Note: The structure of a valid access-token response is relevant if we use the low-level WLAuthorizationManager class and manage the OAuth interaction between the client and the authorization and resource servers yourself, or if we use a confidential client. If you are using the high-level WLResourceRequest class, which encapsulates the OAuth flow for accessing protected resources, the security framework handles the processing of access-token responses for you. See Client security APIs and Confidential clients.
A successful HTTP response to an access-token request contains a JSON object with the access token and additional data.

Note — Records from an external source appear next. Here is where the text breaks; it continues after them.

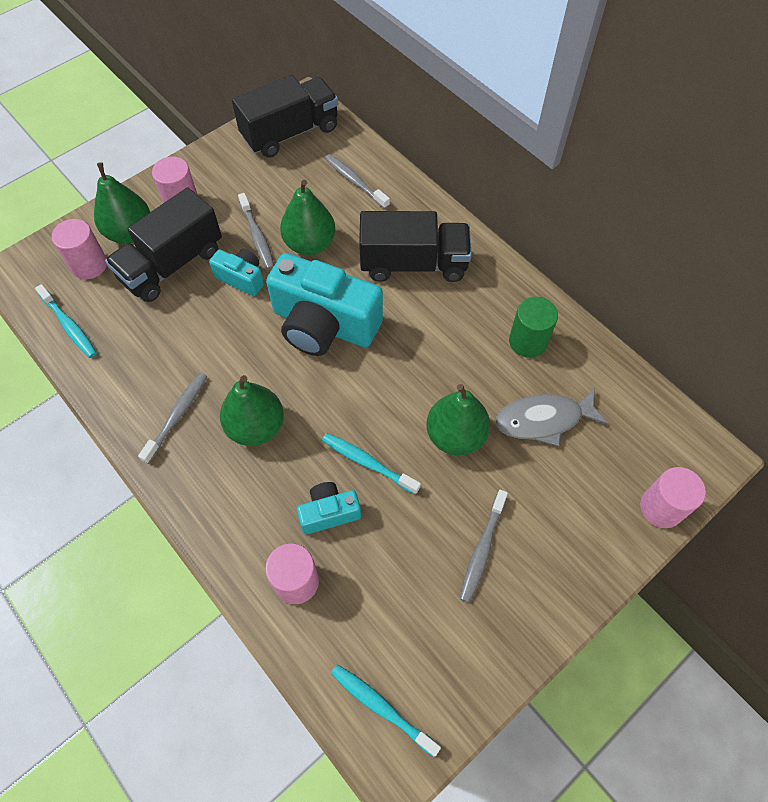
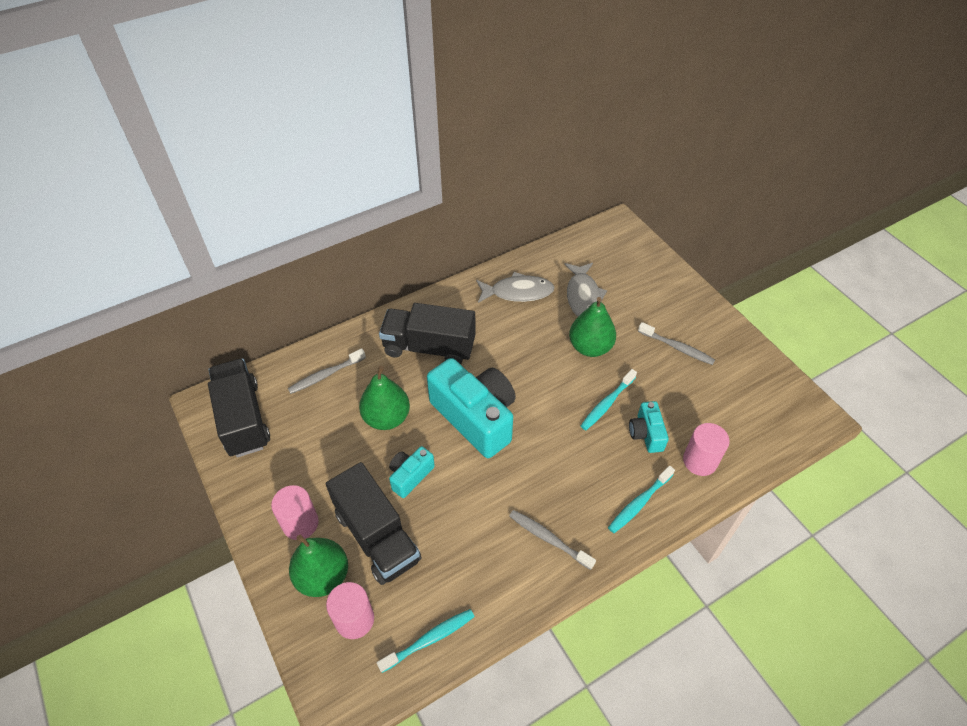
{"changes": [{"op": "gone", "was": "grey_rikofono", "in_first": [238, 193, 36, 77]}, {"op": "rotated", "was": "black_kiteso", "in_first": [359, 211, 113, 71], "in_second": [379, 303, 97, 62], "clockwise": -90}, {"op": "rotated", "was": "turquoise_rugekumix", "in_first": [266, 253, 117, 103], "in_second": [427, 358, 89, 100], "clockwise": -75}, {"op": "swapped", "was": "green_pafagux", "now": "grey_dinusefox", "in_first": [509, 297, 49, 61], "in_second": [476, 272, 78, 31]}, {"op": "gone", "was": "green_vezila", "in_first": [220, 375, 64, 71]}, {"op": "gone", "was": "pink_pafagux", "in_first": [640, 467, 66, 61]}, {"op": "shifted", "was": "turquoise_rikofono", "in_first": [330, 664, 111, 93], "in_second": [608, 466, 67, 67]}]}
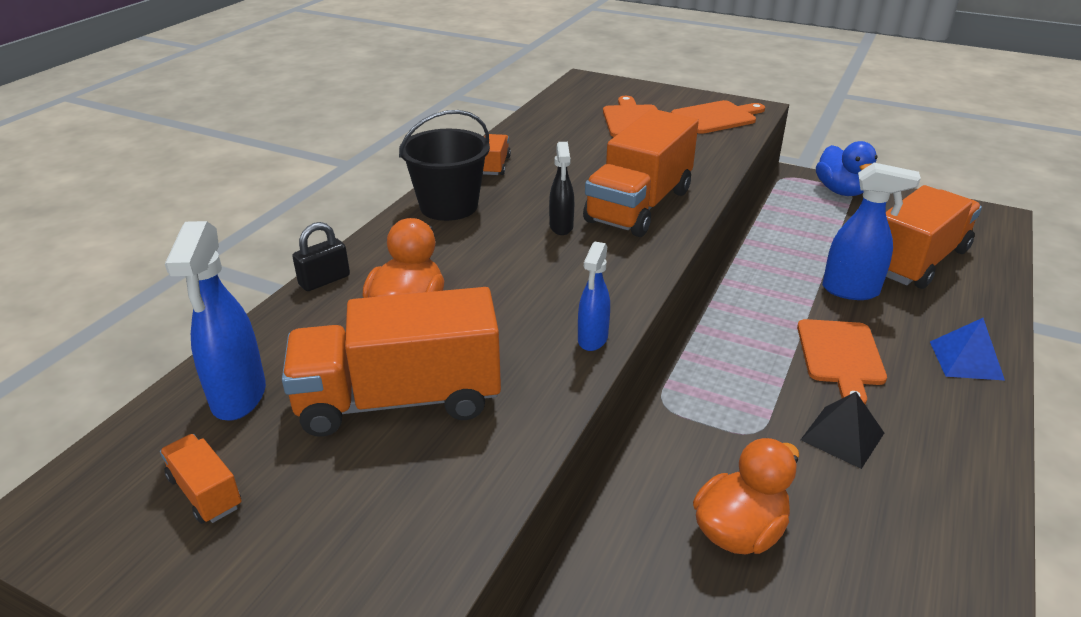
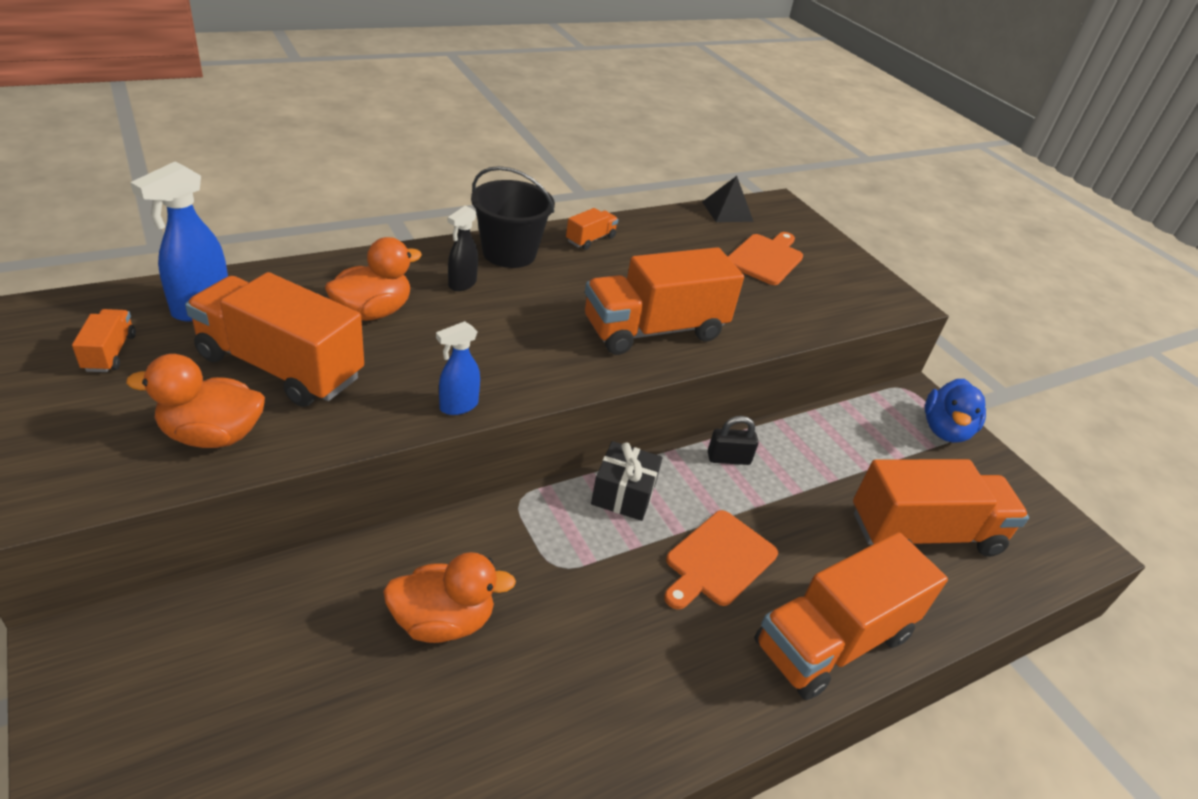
{"changes": [{"op": "gone", "was": "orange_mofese", "in_first": [671, 100, 94, 34]}, {"op": "shifted", "was": "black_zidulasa", "in_first": [549, 142, 25, 93], "in_second": [448, 205, 30, 86]}, {"op": "gone", "was": "blue_zidulasa", "in_first": [822, 163, 99, 137]}, {"op": "shifted", "was": "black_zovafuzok", "in_first": [292, 222, 58, 69], "in_second": [708, 416, 51, 49]}, {"op": "swapped", "was": "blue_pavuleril", "now": "orange_kiteso", "in_first": [930, 318, 75, 63], "in_second": [754, 532, 194, 168]}, {"op": "shifted", "was": "black_pavuleril", "in_first": [801, 392, 83, 77], "in_second": [702, 176, 52, 46]}, {"op": "new", "now": "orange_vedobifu", "in_second": [126, 354, 139, 94]}, {"op": "new", "now": "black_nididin", "in_second": [591, 441, 71, 80]}]}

Following is an example of a valid-token response from the authorization server; (actual access tokens are longer than shown in the example):
HTTP/1.1 200 OK Content-Type: application/json Cache-Control: no-store Pragma: no-cache { "token_type": "Bearer", "expires_in": 3600, "access_token": "yI6ICJodHRwOi8vc2VydmVyLmV4YW1", "scope": "scopeElement1 scopeElement2" }The token-response JSON object has these property objects:
- token_type - the token type is always "Bearer", in accordance with the OAuth 2.0 Bearer Token Usage specification.
- expires_in - the expiration time of the access token, in seconds.
- access_token - the generated access token.
- scope - the requested scope.
The expires_in and scope information is also contained in the token (access_token). See Structure of the MobileFirst access token.